The economy has long been controlled by central banks, which the government indirectly runs. To pierce through this authoritative construct, the corrupt bureaucratic regime had to be overturned by something free from manual intervention. Technology is the best bet to counter human redundancy. When technology takes over predefined tasks, which we also refer to as automation, the efficiency increases exponentially while reducing the unwanted intrusion of the system. This is the value proposition of blockchain. Blockchain technology ushers a new era of economic decentralisation.
Let us discuss the uses of blockchain in detail, especially in finance and the benefits of this ingenious technology.
What is the Technology behind Cryptocurrency?
There are two main technologies behind magnanimous cryptocurrencies. One is cryptography, and the other is blockchain. Cryptography is a way of encrypting readable data into a cryptic form, making it unintelligible for users or systems that do not have the decryption key.
- The data is converted into a secure code called the hash function, a fixed-length code with all the information from the original input.
- The encryption is such that it has two levels of decryption in the form of public and private keys.
- The public key is available to everyone who has access to the data, while the private key is unique to the owner of the data in question. Only when both these keys are used can the data stored in the hash function be unlocked and used.
- If the private key is somehow lost or forgotten, there is no way to unlock the encrypted data. The encrypted data will always be there but can never be accessed.
- There can be different protocols for encrypting data. The one used by Bitcoin is called double SHA-256.
Blockchain is a digital ledger of transactions that follow the rules defined by the source code to behave and interact. The input data is usually transactions, which are stored securely on the blockchain and are immutable. Blockchain technology uses the hash function to store data and link it in a chain by connecting multiple blocks. The blocks are formed by the consensus of members in the network through a process known as verification. For this process, the network members (nodes) check the proof of transaction and confirm that the transaction has occurred. This leads to acceptance of that transaction, and the chain continues.
There are instances when some people in the network do not agree with the consensus and tend to move the other way. When such disagreement happens in an open-source, public blockchain, there’s a possibility of two situations.

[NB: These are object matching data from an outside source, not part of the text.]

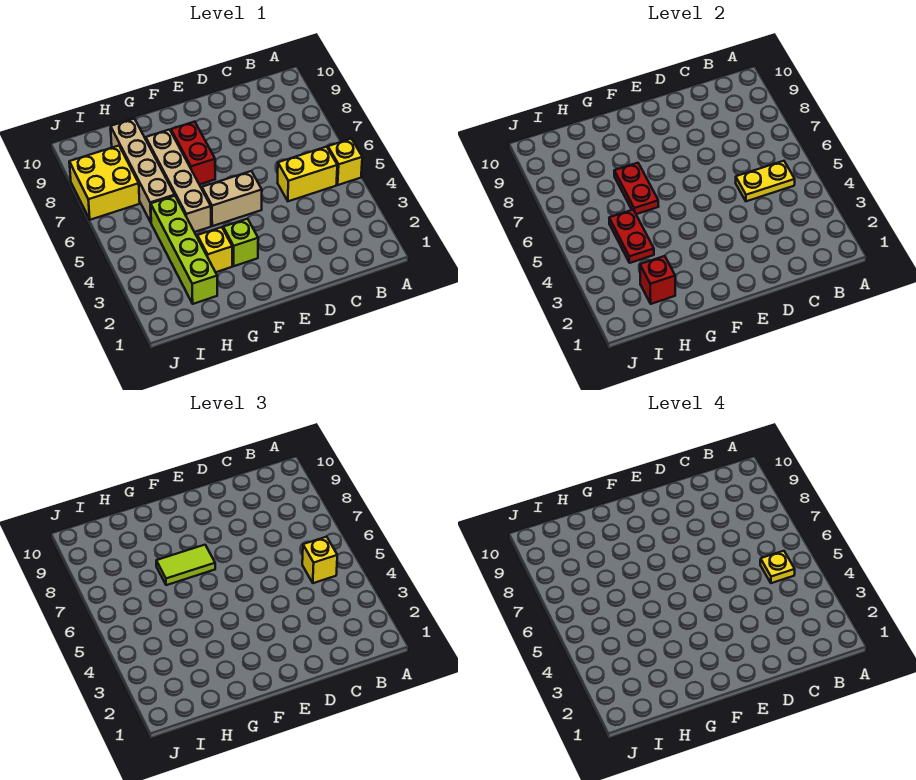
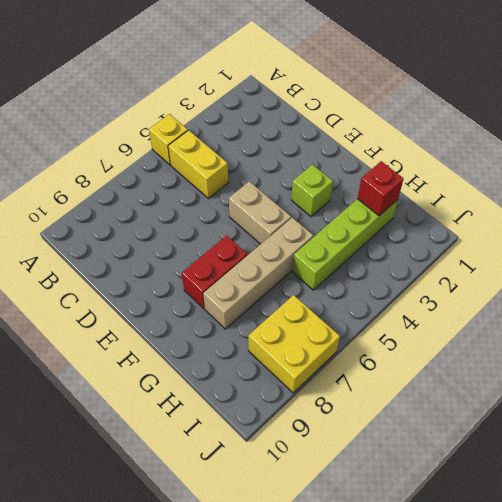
none -> yellow 1x1 brick [197,227,232,272]
none -> tan 1x4 brick [111,119,175,222]
none -> yellow 1x2 plate [736,161,795,201]

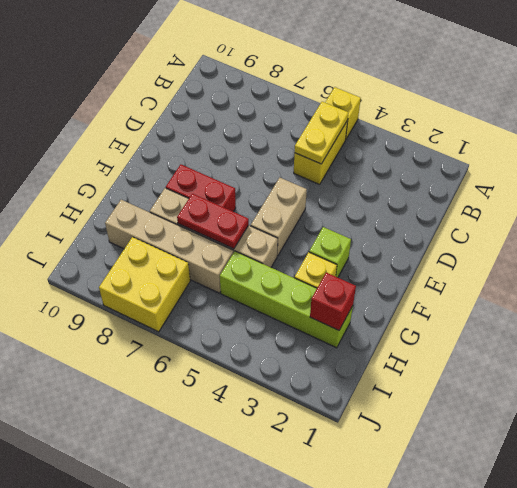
none -> red 1x2 plate [609,210,654,263]
none -> yellow 1x1 brick [302,537,337,583]
none -> lime 1x2 tile [156,545,215,585]

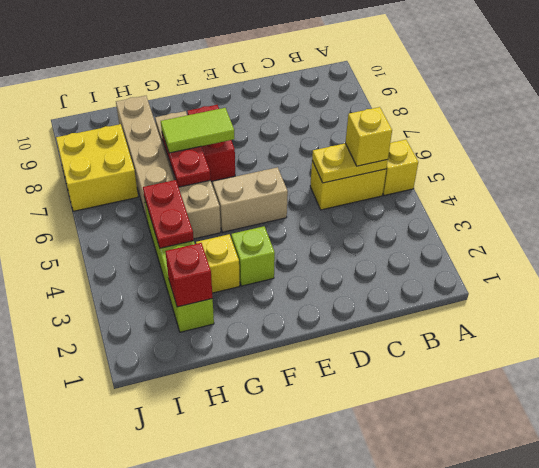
none -> yellow 1x1 plate [760,551,795,583]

- One is the formation of a soft fork. This happens when the majority of the miners agree with a new software protocol and form a new chain, invalidating some of the previously verified blocks and making them stale. This leads to some nodes upgrading to follow new rules and verify the blocks that follow these new rules until they do not merge with the old rules.

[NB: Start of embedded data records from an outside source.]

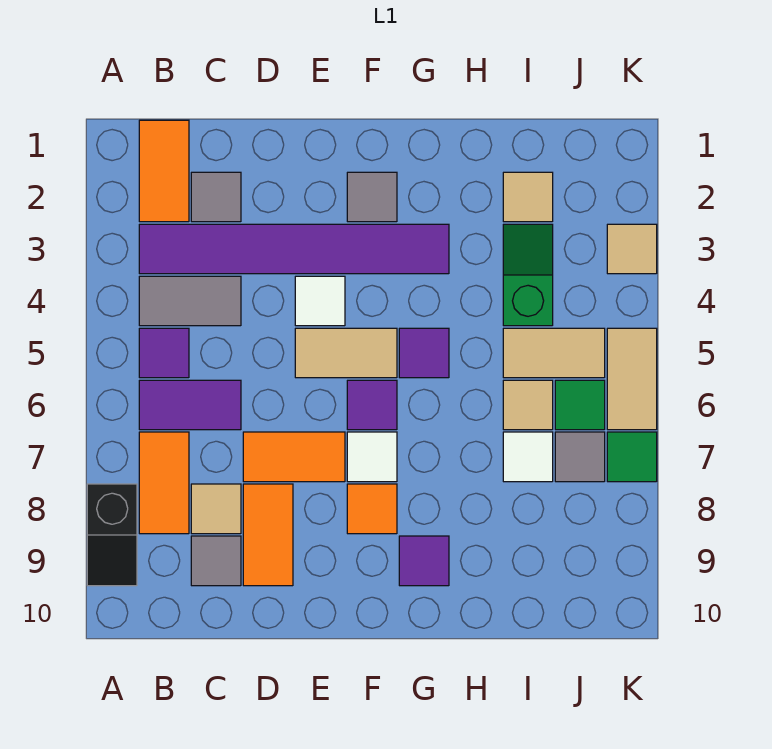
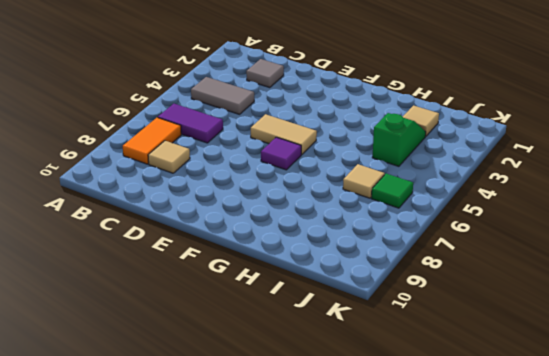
none -> black 1x2 slope [87,484,137,586]
none -> orange 1x2 tile [139,120,189,222]
none -> purple 1x6 tile [139,224,449,274]
none -> purple 1x1 tile [139,328,189,378]

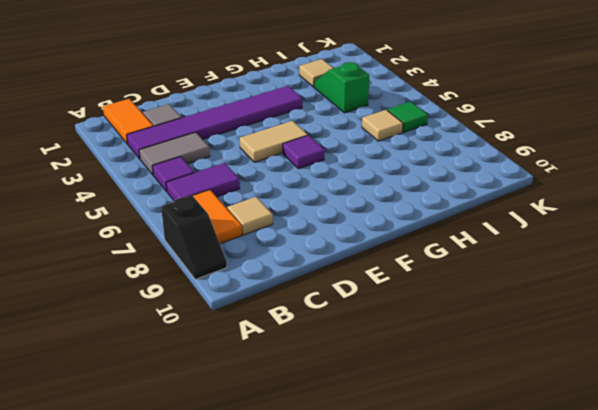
none -> grey 1x1 tile [191,536,241,586]
none -> orange 1x2 tile [243,432,345,482]
none -> orange 1x2 tile [243,484,293,586]
none -> white 1x1 tile [295,276,345,326]

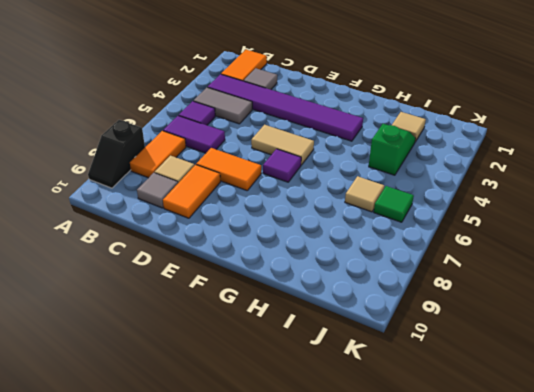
none -> white 1x1 tile [295,276,345,326]
none -> grey 1x1 tile [347,172,397,222]
none -> white 1x1 tile [347,432,397,482]
none -> orange 1x1 tile [347,484,397,534]

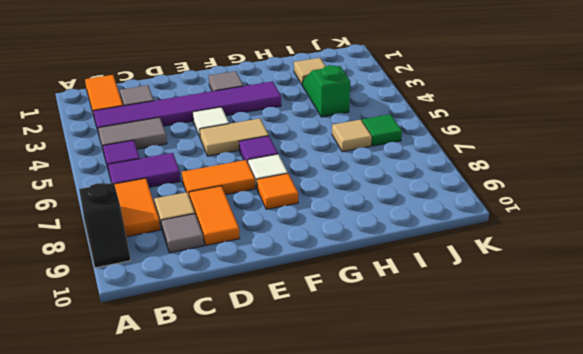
none -> purple 1x1 tile [399,328,449,378]
none -> purple 1x1 tile [399,536,449,586]
none -> tan 1x2 tile [503,328,605,378]
none -> white 1x1 tile [503,432,553,482]

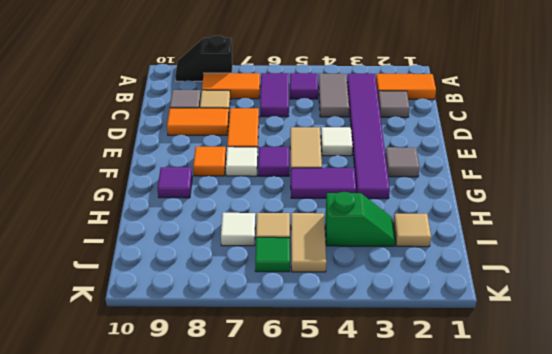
purple 1x2 tile [291,168,356,198] -> purple 1x1 tile [399,328,449,378]
none -> grey 1x1 tile [555,432,605,482]
none -> tan 1x1 tile [607,224,657,274]
none -> tan 1x2 tile [607,328,657,430]
none -> green 1x1 tile [607,432,657,482]

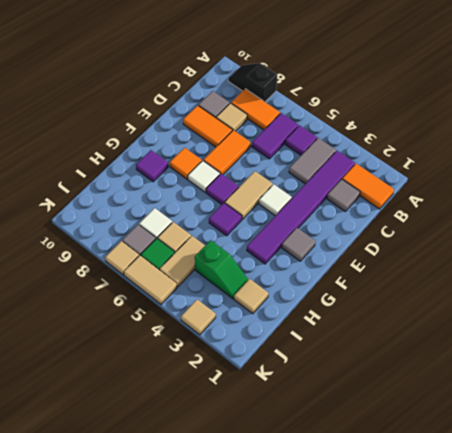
tan 1x1 tile [105,241,139,275] -> green 1x1 tile [607,432,657,482]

- The other is the formation of a hard fork. This is a revolutionary situation wherein all nodes are required to follow the new rules to continue the blockchain. This radical change triggers the formation of two parallel chains where one follows pre-fork protocols. At the same time, the dissatisfied lot begins to pursue a new system protocol that suits their idea of blockchain functionalities.
The mechanisms discussed above are the technical aspects that control the implementation of blockchain. These protocols allow for the technology to be decentralised and inclusive. Cryptocurrency is the tokenisation of the transactions on the blockchain to represent a value associated with those transactions.
What is the Importance of Cryptocurrency?
The groundwork for modern cryptocurrency was laid long back, in the 1980s, by David Chaum’s “blinding” algorithm. Wei Dai later followed this up by creating an architecture for digital currencies called “b-money”. The primary aim behind all of these efforts was to break away from the shackles of finance intermediaries. Following are the reasons why:
- The transactions stored on blockchain are linked to anonymous addresses. It is hard to trace the address to an individual, which makes the ledger anonymously transparent.
- Every penny that’s ever bought or spent is accounted for on the digital public ledger. There’s no leakage in the system, which makes the system resilient.
- There is a lag in the actual transaction time and when it’s stored in the ledger. There is no risk of double spending in cryptocurrency, as is the case in conventional bank transfers because the tokens are stored in an escrow account until they are verified. This amount is out of the control of any party to the transaction and is locked until the transaction gets verified.
- There are no transaction fees for transfers across national boundaries, making it a mode of choice for cross-border remittances.
- The value of cryptocurrencies, although highly volatile, are speculated by actual users of the currency. This balance of demand and supply makes its value authentic and essentially free from manipulation.
Cryptocurrency is a disruptive trend created by Satoshi Nakamoto, which has transformed the concept of money for millennials and the generations that follow. The world of change is here to embrace.